Extreme heat and drought, Avian Flu, a disruption in the grain supply chain, and much more have caused some Thanksgiving staples to be a bit harder to come by.

“Prices are going up and things have kind of slowly increased. Some of the folks that started crops and things like that early in the spring, said that their plastics, fertilizers, and things have really gone up,” said Howard’s Harvest Market owner, Derek Howard.

And it isn’t just the big grocery stores feeling the hit, even local markets are starting to feel the pinch of inflation.

“We’re a little bit insulated from some of that. But of course, that does drive costs because there’s a lot more demand on the smaller local places, too,” Howard said. “We do see prices go up Absolutely on basic stuff, everything seems to go up a little bit.”

Howard says he’s been working to keep prices down as much as possible, to keep things fair for his customers, and still make a profit.

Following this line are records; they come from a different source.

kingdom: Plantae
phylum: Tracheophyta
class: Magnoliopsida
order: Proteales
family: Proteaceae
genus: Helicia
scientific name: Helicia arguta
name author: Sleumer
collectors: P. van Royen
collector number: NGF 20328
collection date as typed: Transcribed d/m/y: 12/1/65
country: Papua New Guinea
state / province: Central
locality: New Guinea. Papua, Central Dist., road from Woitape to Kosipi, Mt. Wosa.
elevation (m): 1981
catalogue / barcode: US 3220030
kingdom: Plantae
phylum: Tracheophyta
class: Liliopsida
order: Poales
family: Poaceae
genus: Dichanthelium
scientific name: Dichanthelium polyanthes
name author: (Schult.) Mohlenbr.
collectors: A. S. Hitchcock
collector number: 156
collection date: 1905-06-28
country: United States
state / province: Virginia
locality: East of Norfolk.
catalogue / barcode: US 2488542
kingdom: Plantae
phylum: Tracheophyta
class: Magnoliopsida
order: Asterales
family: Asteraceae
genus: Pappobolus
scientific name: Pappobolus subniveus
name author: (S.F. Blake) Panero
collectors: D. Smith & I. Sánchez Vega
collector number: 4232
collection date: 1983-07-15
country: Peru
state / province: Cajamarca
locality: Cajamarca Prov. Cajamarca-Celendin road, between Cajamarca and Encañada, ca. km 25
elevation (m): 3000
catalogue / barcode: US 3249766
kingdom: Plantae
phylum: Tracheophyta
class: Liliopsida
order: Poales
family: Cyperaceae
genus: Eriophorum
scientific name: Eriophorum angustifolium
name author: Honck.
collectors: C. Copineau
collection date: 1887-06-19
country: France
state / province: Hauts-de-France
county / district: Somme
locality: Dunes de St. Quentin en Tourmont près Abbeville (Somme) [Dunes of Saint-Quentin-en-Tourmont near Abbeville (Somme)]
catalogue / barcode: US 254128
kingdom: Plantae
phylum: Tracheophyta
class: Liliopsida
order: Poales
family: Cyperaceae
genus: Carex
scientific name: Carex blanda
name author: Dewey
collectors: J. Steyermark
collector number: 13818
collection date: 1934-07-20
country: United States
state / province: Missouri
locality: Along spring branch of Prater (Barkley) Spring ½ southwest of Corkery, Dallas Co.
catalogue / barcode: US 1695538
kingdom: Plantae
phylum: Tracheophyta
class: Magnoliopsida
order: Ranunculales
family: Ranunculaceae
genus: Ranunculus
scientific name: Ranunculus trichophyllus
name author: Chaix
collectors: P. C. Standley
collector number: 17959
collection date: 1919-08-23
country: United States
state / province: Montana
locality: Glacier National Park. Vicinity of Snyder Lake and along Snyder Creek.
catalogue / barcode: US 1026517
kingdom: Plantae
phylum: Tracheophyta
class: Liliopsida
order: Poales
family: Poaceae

“That’s the hard math of it, if something goes up 50 cents or $1, and I raise my price 50 cents or $1, that comes out of the margin that I make,” said Howard.

Howard says that, while he can’t guarantee local prices will be cheaper than the big stores, he can promise quality.

“I don’t always want people to think that you’re going to come to my store or some other small store and find this for the absolute cheapest price because that seldom happens. But what we can do is often offer you something that is better quality for maybe just a little bit more,” Howard said.

It’s looking like those traveling by car this Thanksgiving may have an easier time financially but may find themselves stuck in some heavy traffic.

American Automobile Association is estimating 54.6 million people will travel 50 miles or more this holiday. It’s a 1.5% increase from last year that borders on pre-pandemic numbers.

Drivers won’t have to worry too much about their wallets though.

AAA is reporting an 11-cent drop in gas prices nationwide, still, some of the highest prices since the association began tracking in 2000, but a welcome change.